Usage Guide

Processing Files

You can specify one or more files using the -i or --input option:

java -jar phinder.jar -i file1.txt -i file2.pdf

Processing Directories

To process all supported files in a directory:

java -jar phinder.jar -i /path/to/directory

Recursive Search

Use the -R or --recursive flag to traverse subdirectories:

java -jar phinder.jar -i /path/to/directory -R

CSV Customization

When processing CSV files, you can specify the delimiter and quote character:

java -jar phinder.jar -i data.csv --csv-delimiter=";" --csv-quote="'"

Large File Support

Phinder is designed to handle very large files efficiently. Specifically, .log files are processed line-by-line to minimize heap usage.

Scan Logging and Skipping

To speed up subsequent scans, Phinder can maintain a log of scanned files and their xxHash64 hashes using a MongoDB database.

MongoDB Configuration

To use the scan log, you must provide a MongoDB connection string via the PHINDER_MONGODB_URI environment variable:

export PHINDER_MONGODB_URI="mongodb://localhost:27017"

Generating a Scan Log

By default, using --log or --skip-unchanged will enable the scan log using the MongoDB database specified in PHINDER_MONGODB_URI.

java -jar phinder.jar -i /path/to/data --log

Skipping Unchanged Files

On the next run, use --skip-unchanged to skip any file that hasn't changed (based on its xxHash64 hash):

java -jar phinder.jar -i /path/to/data --skip-unchanged

Phinder will compare the file names and hash values in the MongoDB database to determine if a file can be skipped. The count of skipped files will be included in the reports.

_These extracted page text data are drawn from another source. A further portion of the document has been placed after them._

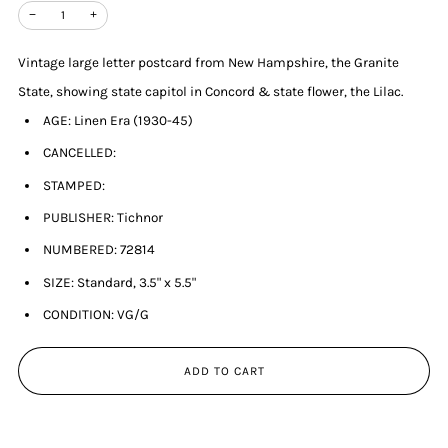
−
+
Vintage large letter postcard from New Hampshire, the Granite
State, showing state capitol in Concord & state flower, the Lilac.
AGE: Linen Era (1930-45)
CANCELLED:
STAMPED:
PUBLISHER: Tichnor
NUMBERED: 72814
SIZE: Standard, 3.5" x 5.5"
CONDITION: VG/G
ADD TO CART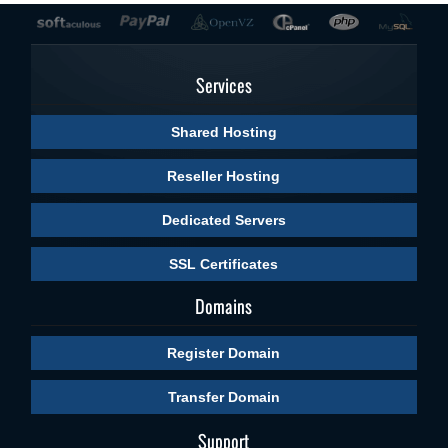
Services
Shared Hosting
Reseller Hosting
Dedicated Servers
SSL Certificates
Domains
Register Domain
Transfer Domain
Support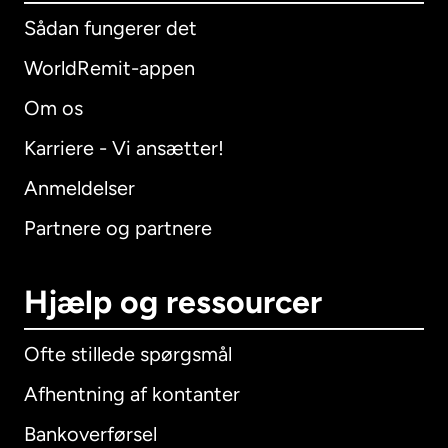
Sådan fungerer det
WorldRemit-appen
Om os
Karriere - Vi ansætter!
Anmeldelser
Partnere og partnere
Hjælp og ressourcer
Ofte stillede spørgsmål
Afhentning af kontanter
Bankoverførsel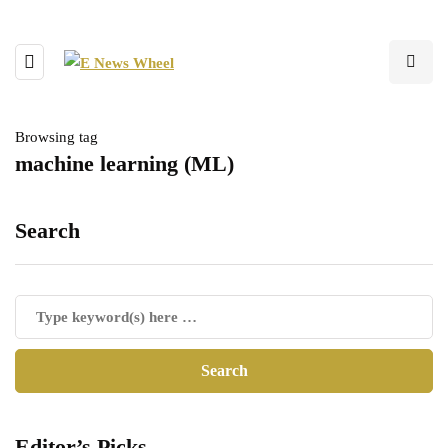
Browsing tag
machine learning (ML)
Search
Editor’s Picks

When using the scan log, Phinder also stores a timestamped copy of the scan results in a reports collection in the MongoDB database. This allows for historical tracking of scan results.

Cleaning the Scan Log

To clear the recorded hashes and paths from the scan log database, use the --clean option:

java -jar phinder.jar --clean

This will delete the entries in the scan log collections, forcing all files to be re-scanned on the next run with --skip-unchanged.